本文接bismark上游分析:http://08643.cn/p/9f6939d1588a
下文主要是:1、找到差异甲基化区域;2、注释差异甲基化区域
library(methylKit)
library(genomation)
library(edmr)
library(GenomicRanges)
library(IRanges)
library(mixtools)
library(data.table)
library(TxDb.Mmusculus.UCSC.mm10.ensGene)
library(GenomicFeatures)
setwd("/Users/apple/zhouyh56")
#cat M4.txt|grep chr >M4.filter.txt(去掉了奇怪的染色体)
#M4和M7.txt均为带有甲基化位点的数据,但并未做差异化分析
file.list.M<-list(
"M7.filter.txt",
"M4.filter.txt")
myobj.M<-methRead(
file.list.M,
sample.id = list("M7.filter",
"M4.filter"),
assembly = "mm10",
treatment = c(0,1),
context = "CpG"
)
#过滤数据,减少PCR影响
filtered.myobj.M=filterByCoverage(myobj.M,lo.count=10,lo.perc=NULL, hi.count=NULL,hi.perc=99.9)
#计算DML
meth.M<-unite(filtered.myobj.M, destrand=FALSE)#将两组数据合为一体
myDiff.M<-calculateDiffMeth(meth.M)#计算两组数据之间的差异化甲基化位点
myDiff25p.M<-getMethylDiff(myDiff.M,difference = 25,qvalue = 0.01,type = "all")
myDiff25p.hyper.M=getMethylDiff(myDiff.M,difference=25,qvalue=0.01,type="hyper")
myDiff25p.hypo.M=getMethylDiff(myDiff.M,difference=25,qvalue=0.01,type="hypo")
#methylKit计算DMR
tiles.M=tileMethylCounts(filtered.myobj.M,win.size=1000,step.size=1000)
meth.tiles.M=unite(tiles.M, destrand=FALSE)
myDiff.tiles.M<-calculateDiffMeth(meth.tiles.M)
myDiff25p.tiles.M<-getMethylDiff(myDiff.tiles.M,difference = 25,qvalue = 0.01,type = "all")
myDiff25p.hyper.tiles.M=getMethylDiff(myDiff.tiles.M,difference=25,qvalue=0.01,type="hyper")

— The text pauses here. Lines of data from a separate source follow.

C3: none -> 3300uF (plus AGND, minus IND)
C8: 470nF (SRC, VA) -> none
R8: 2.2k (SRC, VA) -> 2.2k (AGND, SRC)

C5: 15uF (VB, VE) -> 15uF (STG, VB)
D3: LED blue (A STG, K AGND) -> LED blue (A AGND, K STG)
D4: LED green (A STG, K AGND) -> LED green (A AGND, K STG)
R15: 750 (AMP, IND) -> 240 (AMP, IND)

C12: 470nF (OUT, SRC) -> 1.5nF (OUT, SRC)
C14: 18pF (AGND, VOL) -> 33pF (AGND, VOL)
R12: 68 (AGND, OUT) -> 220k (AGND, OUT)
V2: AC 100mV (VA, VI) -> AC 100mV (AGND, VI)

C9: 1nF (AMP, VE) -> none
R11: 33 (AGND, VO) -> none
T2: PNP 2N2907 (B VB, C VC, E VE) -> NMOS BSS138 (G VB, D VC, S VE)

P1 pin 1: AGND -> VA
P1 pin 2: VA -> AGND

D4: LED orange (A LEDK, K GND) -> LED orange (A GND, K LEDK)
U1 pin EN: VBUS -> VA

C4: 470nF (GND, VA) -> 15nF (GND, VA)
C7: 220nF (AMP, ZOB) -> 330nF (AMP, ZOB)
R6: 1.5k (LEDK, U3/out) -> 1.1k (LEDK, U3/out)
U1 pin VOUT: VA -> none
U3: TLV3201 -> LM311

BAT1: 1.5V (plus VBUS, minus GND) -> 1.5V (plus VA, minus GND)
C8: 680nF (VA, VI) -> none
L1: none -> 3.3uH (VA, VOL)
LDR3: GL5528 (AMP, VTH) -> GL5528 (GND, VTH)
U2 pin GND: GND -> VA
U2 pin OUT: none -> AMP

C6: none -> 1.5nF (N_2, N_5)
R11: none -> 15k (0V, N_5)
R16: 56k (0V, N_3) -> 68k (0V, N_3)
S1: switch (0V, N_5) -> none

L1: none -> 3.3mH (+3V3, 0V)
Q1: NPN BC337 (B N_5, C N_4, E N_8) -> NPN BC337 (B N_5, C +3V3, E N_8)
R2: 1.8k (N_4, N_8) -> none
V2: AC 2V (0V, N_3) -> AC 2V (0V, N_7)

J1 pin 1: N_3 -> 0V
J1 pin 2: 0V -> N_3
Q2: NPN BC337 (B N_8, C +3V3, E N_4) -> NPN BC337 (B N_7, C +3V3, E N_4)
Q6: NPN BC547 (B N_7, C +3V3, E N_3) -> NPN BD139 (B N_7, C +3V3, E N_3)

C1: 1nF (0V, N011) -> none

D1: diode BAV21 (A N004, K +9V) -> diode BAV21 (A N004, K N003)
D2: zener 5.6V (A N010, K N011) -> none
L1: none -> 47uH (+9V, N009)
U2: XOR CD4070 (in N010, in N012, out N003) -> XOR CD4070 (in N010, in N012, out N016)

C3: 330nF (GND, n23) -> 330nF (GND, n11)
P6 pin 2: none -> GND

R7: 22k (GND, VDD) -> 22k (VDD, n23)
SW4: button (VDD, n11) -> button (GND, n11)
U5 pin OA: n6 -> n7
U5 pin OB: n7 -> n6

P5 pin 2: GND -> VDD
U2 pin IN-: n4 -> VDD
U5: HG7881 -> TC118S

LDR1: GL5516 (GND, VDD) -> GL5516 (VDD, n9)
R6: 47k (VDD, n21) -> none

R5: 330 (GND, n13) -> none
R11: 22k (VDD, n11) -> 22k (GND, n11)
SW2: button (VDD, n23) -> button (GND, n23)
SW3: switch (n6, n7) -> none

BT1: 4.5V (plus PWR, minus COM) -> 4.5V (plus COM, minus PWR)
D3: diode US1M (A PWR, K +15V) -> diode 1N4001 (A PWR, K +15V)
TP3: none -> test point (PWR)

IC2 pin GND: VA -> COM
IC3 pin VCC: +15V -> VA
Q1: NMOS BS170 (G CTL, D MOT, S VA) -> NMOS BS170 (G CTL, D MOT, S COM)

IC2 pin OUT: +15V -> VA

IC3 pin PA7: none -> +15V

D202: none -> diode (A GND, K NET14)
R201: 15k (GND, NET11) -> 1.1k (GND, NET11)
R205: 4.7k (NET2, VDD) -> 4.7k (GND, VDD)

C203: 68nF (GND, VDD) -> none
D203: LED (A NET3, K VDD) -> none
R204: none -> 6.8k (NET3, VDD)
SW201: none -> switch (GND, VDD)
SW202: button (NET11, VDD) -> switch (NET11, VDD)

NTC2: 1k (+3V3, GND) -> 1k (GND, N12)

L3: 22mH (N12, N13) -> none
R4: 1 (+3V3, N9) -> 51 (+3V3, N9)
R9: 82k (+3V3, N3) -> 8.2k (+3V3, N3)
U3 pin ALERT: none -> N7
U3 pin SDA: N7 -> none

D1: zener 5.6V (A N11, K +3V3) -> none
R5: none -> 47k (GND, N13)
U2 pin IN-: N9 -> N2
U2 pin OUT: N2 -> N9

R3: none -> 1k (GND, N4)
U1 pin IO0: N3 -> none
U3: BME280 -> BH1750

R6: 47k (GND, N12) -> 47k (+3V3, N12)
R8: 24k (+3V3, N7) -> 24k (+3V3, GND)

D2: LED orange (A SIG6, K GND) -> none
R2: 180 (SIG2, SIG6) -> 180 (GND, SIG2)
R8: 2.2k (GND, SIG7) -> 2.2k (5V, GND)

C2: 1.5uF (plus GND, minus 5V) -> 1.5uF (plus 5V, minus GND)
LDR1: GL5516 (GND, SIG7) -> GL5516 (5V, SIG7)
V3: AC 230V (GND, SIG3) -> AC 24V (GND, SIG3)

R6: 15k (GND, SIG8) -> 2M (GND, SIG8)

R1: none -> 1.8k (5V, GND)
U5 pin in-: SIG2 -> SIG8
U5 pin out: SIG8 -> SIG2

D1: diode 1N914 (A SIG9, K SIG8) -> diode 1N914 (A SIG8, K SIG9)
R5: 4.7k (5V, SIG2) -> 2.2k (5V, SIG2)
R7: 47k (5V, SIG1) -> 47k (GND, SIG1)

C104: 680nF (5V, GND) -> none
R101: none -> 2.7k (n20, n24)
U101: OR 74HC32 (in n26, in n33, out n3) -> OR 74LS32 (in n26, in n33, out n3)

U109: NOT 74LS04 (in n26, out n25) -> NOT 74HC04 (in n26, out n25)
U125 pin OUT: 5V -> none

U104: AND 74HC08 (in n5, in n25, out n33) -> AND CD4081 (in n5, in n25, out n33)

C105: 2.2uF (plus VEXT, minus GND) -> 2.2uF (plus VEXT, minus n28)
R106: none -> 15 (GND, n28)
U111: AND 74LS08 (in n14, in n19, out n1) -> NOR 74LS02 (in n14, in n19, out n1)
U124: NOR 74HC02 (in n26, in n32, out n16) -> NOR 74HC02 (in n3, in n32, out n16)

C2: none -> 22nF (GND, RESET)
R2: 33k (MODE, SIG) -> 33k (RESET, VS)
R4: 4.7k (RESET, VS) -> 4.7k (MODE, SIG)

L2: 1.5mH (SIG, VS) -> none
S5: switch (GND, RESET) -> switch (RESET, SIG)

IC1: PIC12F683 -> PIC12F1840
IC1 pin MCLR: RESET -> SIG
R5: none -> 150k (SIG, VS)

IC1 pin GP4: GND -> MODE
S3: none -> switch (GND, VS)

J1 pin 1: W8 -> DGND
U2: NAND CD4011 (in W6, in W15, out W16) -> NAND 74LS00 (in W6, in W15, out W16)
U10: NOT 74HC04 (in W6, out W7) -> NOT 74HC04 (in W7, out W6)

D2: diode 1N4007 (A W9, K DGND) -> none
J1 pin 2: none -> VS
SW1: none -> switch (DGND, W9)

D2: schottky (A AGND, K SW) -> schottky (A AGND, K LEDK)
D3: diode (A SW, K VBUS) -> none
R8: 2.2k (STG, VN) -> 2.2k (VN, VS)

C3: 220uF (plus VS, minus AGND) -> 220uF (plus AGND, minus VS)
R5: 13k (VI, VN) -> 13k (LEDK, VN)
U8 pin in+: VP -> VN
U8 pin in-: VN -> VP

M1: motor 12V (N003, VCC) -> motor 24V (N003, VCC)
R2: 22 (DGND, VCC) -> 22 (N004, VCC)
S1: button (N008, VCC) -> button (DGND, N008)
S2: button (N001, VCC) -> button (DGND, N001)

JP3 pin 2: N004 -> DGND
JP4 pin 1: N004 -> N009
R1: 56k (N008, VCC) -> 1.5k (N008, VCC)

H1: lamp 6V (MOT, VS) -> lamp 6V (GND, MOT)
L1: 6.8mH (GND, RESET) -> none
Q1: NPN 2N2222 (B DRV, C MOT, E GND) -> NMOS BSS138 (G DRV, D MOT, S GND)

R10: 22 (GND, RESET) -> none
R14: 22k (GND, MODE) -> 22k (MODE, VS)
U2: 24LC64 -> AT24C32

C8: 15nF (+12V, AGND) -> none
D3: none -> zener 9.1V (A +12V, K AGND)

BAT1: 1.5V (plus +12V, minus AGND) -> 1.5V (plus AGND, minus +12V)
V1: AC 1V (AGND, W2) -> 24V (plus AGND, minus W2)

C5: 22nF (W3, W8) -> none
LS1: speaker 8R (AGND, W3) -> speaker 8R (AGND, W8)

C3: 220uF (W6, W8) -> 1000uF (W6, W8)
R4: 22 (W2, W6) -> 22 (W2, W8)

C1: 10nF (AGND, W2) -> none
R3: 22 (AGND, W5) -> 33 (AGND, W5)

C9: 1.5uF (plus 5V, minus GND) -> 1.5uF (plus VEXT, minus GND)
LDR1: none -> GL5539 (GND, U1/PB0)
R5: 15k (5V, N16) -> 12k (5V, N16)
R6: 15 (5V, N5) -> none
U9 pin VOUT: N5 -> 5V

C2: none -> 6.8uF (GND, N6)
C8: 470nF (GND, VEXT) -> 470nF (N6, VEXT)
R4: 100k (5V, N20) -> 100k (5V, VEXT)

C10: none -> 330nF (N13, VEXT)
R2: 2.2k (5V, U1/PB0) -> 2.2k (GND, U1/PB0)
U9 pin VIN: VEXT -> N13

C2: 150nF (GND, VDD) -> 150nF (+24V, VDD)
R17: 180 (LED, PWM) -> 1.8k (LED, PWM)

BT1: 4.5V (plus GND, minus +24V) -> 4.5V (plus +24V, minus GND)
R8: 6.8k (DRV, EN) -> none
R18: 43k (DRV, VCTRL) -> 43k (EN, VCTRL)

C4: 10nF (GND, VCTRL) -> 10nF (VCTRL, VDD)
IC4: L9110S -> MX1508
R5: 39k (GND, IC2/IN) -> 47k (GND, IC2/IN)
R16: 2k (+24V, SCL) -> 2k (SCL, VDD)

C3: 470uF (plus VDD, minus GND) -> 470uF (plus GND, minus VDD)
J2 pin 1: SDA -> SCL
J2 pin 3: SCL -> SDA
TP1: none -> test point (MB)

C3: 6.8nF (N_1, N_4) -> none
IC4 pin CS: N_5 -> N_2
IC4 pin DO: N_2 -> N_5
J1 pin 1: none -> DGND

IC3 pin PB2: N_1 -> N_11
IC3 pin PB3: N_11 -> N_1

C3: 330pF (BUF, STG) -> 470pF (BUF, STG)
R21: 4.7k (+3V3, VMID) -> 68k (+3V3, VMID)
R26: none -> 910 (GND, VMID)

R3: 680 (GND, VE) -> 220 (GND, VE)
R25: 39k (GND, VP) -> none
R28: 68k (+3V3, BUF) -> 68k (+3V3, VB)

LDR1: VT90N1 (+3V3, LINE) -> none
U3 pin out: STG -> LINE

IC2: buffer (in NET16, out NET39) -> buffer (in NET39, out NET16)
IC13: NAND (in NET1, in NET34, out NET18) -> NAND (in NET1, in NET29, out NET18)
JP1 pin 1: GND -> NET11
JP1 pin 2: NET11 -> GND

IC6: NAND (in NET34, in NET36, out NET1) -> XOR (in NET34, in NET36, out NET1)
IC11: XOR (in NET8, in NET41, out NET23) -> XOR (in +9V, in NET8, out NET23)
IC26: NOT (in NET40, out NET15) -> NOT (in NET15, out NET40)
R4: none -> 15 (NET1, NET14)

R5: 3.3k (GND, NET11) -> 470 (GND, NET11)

myDiff25p.hypo.tiles.M=getMethylDiff(myDiff.tiles.M,difference=25,qvalue=0.01,type="hypo")
##终于注释上了DMR
library(genoset)
library(RSQLite)
library(methyAnalysis)
myDiff25p.tiles.M.R=as(myDiff25p.tiles.M,"GRanges")#annotateDMRInfo这个函数只接受GRanges的文件格式,所以就用methylKit包里的这个功能转换一下
DMRInfo.ann <- annotateDMRInfo(myDiff25p.tiles.M.R, 'TxDb.Mmusculus.UCSC.mm10.knownGene')
#导出这一步比较坑,官方文件里的语句用了报错
write.csv(DMRInfo.ann$sigDMRInfo,"zhou.csv",sep = ",")#这是我自己摸索的,效果还不错
对DMR的功能注释(注释启动子、外显子、内含子等)使用的是regionCounts函数
#注释
gene.obj.M=readTranscriptFeatures("/Users/apple/zhouyh56/mm10_anno.bed.txt")
diffAnn.M<-annotateWithGeneParts(as(myDiff25p.M,"GRanges"),gene.obj.M)
diffAnn.hyper.M<-annotateWithGeneParts(as(myDiff25p.hyper.M,"GRanges"),gene.obj.M)
diffAnn.hypo.M<-annotateWithGeneParts(as(myDiff25p.hypo.M,"GRanges"),gene.obj.M)
#功能注释
promoters=regionCounts(meth.M,gene.obj.M$promoters)
exons=regionCounts(meth.M,gene.obj.M$exons)
introns=regionCounts(meth.M,gene.obj.M$introns)
TSSes=regionCounts(meth.M,gene.obj.M$TSSes)
也可以自己设置启动子区间范围
#自己设定promotor区间范围
txdb=TxDb.Mmusculus.UCSC.mm10.ensGene
promoters.GR=promoters(txdb,upstream=1000,downstream=1000)
elementMetadata(promoters.GR)=data.frame(name=elementMetadata(promoters.GR)[,2],stringsAsFactors = FALSE)
也可以用edmr包计算DMR(比bismark包本身更好),但由于其注释文件在官网无法下载,这里暂且留坑